(Re)Imagining Cheapside — Public Joy, Reckoning, and Reimagining in a Contested Public Space
City of Lexington and Bluegrass Community Foundation
2017
In the fall of 2017, two Confederate monuments were removed from the old Fayette County Courthouse and Cheapside—the site of one of the most prominent African American slave auction blocks in the United States. This act, while necessary, surfaced deeply entrenched tensions and unresolved histories within the community. Against this backdrop, Jay Pitter Placemaking was invited to lead a process that would establish common ground, honour the site’s painful history, and chart a pathway toward a more just and harmonious future.
With a five-year moratorium placed on any new design interventions, the work focused on public education, community engagement, and the establishment of placemaking principles to guide the site’s future. Central to this process was the understanding that public joy is not the opposite of pain, but a practice of reckoning and renewal—a way to hold complexity while creating conditions for collective healing and shared possibility.
The project included a comprehensive site audit and policy review, followed by an extensive placemaking SWOT and community asset-mapping process that extended beyond Cheapside to other historically significant sites across Lexington. In collaboration with a wide range of stakeholders, the practice designed communications, media, and public education strategies to support informed, constructive dialogue and delivered equitable placemaking capacity-building sessions for client partners and local institutions. More than 20 public engagements were convened, including a children’s design charrette (in partnership with Downtown Lexington Partnership and the Lexington Public Library), neighbourhood walks, shared meals and idea exchanges, and a televised Witnessing Circle—each designed to transform a site of trauma into a space of learning, connection, and joyful public life.

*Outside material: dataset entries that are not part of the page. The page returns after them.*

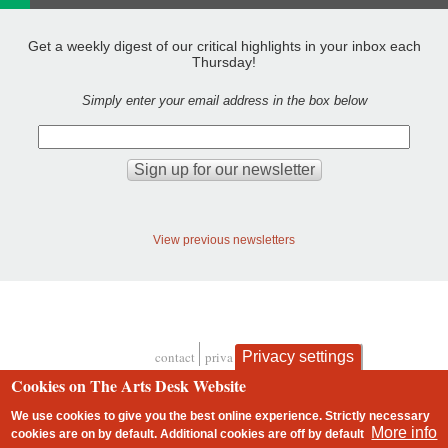
Get a weekly digest of our critical highlights in your inbox each
Thursday!
Simply enter your email address in the box below
View previous newsletters
Privacy settings
contact
privacy and cookies
Footer
Cookies on The Arts Desk Website
We use cookies to give you the best online experience. Strictly necessary
More info
cookies are on by default. Additional cookies are
off
by default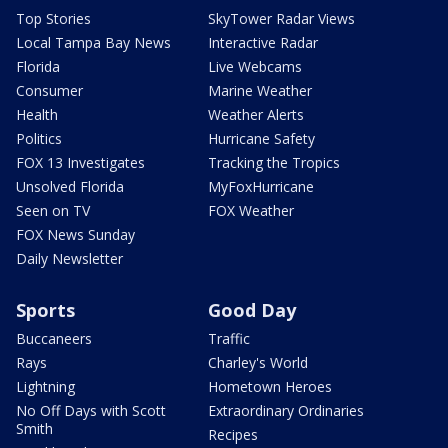
Top Stories
SkyTower Radar Views
Local Tampa Bay News
Interactive Radar
Florida
Live Webcams
Consumer
Marine Weather
Health
Weather Alerts
Politics
Hurricane Safety
FOX 13 Investigates
Tracking the Tropics
Unsolved Florida
MyFoxHurricane
Seen on TV
FOX Weather
FOX News Sunday
Daily Newsletter
Sports
Good Day
Buccaneers
Traffic
Rays
Charley's World
Lightning
Hometown Heroes
No Off Days with Scott
Extraordinary Ordinaries
Smith
Recipes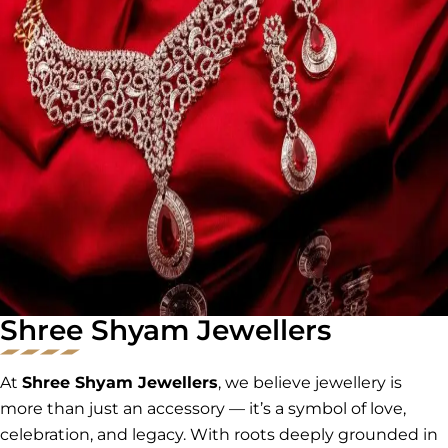
Shree Shyam Jewellers
At
Shree Shyam Jewellers
, we believe jewellery is
more than just an accessory — it’s a symbol of love,
celebration, and legacy. With roots deeply grounded in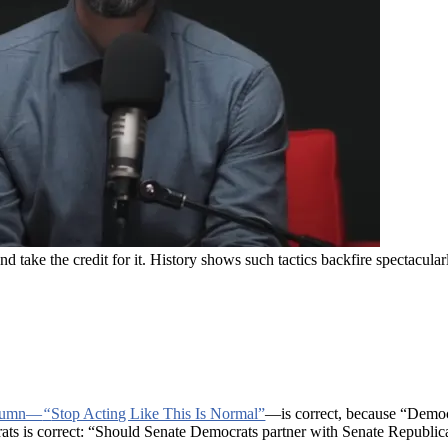
take the credit for it. History shows such tactics backfire spectacula
lumn—
“
Stop Acting Like This Is Normal”
—is correct, because “Democr
ats is correct: “Should Senate Democrats partner with Senate Republic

The project’s success catalyzed further community-building work: Jay Pitter Placemaking was immediately contracted to lead a city-wide series of courageous On the Table conversations—a three-day event that brought together more than 5,000 stakeholders across multiple public spaces to envision the future of Lexington together. This project was also part of a submission that received the Creating a Healthy City for All Design Award (2019), recognizing its innovative approach to transforming a contested site into a foundation for inclusive and joyful placekeeping.
By embedding public joy into a process of historical reckoning and spatial transformation, (Re)Imagining Cheapside demonstrates how even the most fraught spaces can become sites of shared memory, accountability, and collective possibility—places where new civic futures can be imagined together.